What the exercise asks
Output the listing below, all of it, exactly as given.

Task input
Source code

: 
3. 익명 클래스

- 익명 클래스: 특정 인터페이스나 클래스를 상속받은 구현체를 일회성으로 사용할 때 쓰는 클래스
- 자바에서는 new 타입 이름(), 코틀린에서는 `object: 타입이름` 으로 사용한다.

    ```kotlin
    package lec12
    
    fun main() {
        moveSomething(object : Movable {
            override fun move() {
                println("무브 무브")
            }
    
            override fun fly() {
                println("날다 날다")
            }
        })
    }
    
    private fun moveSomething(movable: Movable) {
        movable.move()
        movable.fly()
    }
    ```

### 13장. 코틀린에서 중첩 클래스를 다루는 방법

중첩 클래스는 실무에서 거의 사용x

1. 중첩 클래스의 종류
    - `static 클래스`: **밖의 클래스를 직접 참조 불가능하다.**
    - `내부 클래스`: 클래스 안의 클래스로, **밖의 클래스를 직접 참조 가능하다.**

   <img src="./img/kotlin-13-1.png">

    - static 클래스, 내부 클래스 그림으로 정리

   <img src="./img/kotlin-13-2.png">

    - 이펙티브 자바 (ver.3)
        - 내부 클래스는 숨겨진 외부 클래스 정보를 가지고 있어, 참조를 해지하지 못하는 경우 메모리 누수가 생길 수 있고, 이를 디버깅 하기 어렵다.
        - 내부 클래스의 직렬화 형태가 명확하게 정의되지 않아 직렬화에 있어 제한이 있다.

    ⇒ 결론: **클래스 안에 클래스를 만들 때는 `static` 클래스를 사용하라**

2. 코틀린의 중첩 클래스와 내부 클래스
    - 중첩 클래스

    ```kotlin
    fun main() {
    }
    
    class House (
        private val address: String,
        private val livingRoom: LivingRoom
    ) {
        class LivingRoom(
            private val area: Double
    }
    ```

Finished exercise
Source code

: 
3. 익명 클래스

- 익명 클래스: 특정 인터페이스나 클래스를 상속받은 구현체를 일회성으로 사용할 때 쓰는 클래스
- 자바에서는 new 타입 이름(), 코틀린에서는 `object: 타입이름` 으로 사용한다.

    ```kotlin
    package lec12
    
    fun main() {
        moveSomething(object : Movable {
            override fun move() {
                println("무브 무브")
            }
    
            override fun fly() {
                println("날다 날다")
            }
        })
    }
    
    private fun moveSomething(movable: Movable) {
        movable.move()
        movable.fly()
    }
    ```

### 13장. 코틀린에서 중첩 클래스를 다루는 방법

중첩 클래스는 실무에서 거의 사용x

1. 중첩 클래스의 종류
    - `static 클래스`: **밖의 클래스를 직접 참조 불가능하다.**
    - `내부 클래스`: 클래스 안의 클래스로, **밖의 클래스를 직접 참조 가능하다.**

   <img src="./img/kotlin-13-1.png">

    - static 클래스, 내부 클래스 그림으로 정리

   <img src="./img/kotlin-13-2.png">

    - 이펙티브 자바 (ver.3)
        - 내부 클래스는 숨겨진 외부 클래스 정보를 가지고 있어, 참조를 해지하지 못하는 경우 메모리 누수가 생길 수 있고, 이를 디버깅 하기 어렵다.
        - 내부 클래스의 직렬화 형태가 명확하게 정의되지 않아 직렬화에 있어 제한이 있다.

    ⇒ 결론: **클래스 안에 클래스를 만들 때는 `static` 클래스를 사용하라**

2. 코틀린의 중첩 클래스와 내부 클래스
    - 중첩 클래스

    ```kotlin
    fun main() {
    }
    
    class House (
        private val address: String,
        private val livingRoom: LivingRoom
    ) {
        class LivingRoom(
            private val area: Double
    }
    ```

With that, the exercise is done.